■ Instruction
Scan the entries for the word "DMReadData" and return every line that has it.

(Design files in text formats)
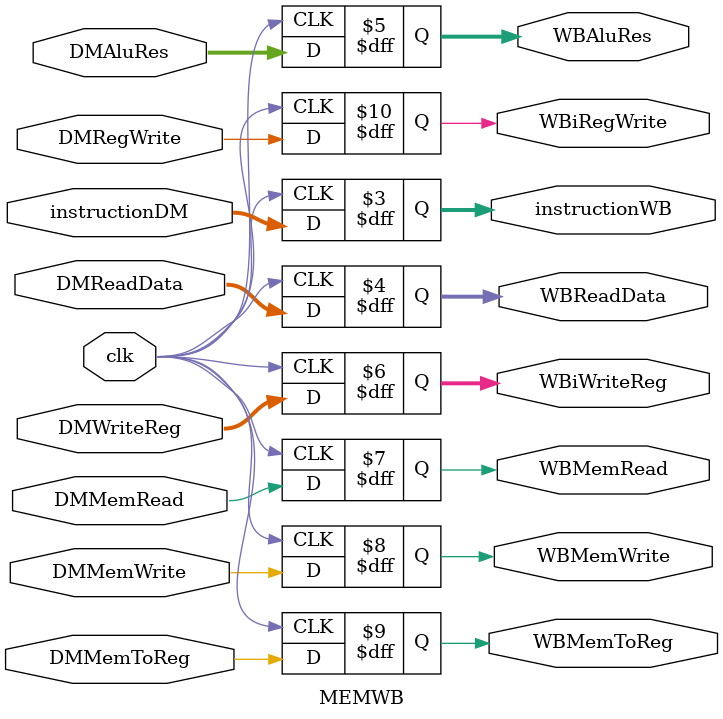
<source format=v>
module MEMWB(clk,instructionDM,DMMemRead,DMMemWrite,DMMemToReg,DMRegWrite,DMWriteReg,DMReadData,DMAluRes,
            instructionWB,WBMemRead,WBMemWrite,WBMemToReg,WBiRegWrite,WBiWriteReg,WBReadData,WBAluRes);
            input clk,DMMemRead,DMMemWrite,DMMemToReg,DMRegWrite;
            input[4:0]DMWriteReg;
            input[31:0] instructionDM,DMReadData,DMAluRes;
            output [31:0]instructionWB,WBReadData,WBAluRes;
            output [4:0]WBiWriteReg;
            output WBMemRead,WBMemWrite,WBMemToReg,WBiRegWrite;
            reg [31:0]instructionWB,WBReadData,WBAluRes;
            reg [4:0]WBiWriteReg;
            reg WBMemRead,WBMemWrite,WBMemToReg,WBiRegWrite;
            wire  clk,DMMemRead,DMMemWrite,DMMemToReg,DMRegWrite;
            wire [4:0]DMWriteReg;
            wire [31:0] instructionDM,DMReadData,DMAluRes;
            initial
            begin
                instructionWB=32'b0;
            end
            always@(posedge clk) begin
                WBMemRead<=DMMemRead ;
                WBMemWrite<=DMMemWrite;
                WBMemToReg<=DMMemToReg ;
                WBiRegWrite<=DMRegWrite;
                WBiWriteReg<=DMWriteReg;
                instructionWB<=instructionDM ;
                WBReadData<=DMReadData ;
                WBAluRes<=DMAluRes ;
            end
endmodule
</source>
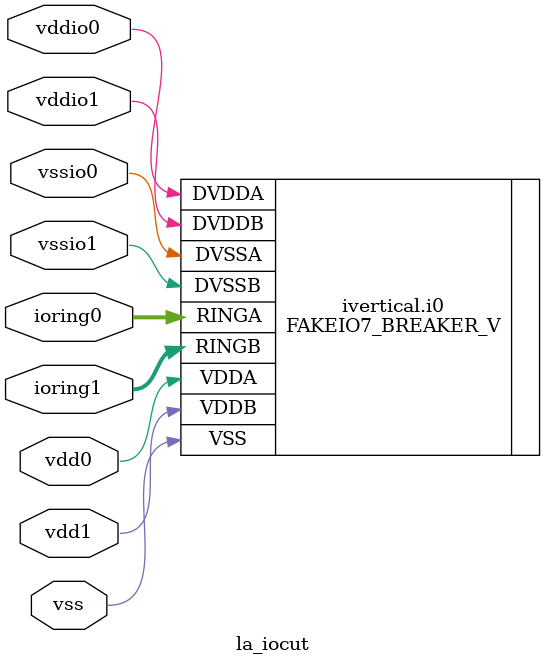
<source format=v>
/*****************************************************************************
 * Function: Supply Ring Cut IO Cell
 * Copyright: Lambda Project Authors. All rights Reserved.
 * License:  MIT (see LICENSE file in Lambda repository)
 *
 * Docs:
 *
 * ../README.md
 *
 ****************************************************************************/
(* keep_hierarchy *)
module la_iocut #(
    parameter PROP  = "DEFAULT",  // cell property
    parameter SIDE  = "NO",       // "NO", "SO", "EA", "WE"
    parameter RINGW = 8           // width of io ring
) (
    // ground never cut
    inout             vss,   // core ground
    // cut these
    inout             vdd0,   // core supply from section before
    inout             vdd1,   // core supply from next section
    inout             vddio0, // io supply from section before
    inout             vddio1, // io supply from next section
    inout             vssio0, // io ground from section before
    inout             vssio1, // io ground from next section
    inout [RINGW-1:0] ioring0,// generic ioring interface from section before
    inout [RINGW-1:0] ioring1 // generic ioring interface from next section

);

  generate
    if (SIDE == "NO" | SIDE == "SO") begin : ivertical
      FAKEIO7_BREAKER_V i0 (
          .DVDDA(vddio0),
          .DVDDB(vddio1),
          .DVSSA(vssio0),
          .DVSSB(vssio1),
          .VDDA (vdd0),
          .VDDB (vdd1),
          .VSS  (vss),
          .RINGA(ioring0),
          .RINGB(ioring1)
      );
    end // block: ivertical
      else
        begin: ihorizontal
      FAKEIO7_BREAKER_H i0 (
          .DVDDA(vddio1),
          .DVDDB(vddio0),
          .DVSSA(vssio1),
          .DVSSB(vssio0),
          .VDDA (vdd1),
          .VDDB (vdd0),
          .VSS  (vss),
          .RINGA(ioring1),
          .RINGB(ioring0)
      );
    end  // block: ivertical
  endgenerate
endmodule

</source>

■ Output
module MEMWB(clk,instructionDM,DMMemRead,DMMemWrite,DMMemToReg,DMRegWrite,DMWriteReg,DMReadData,DMAluRes,
            input[31:0] instructionDM,DMReadData,DMAluRes;
            wire [31:0] instructionDM,DMReadData,DMAluRes;
                WBReadData<=DMReadData ;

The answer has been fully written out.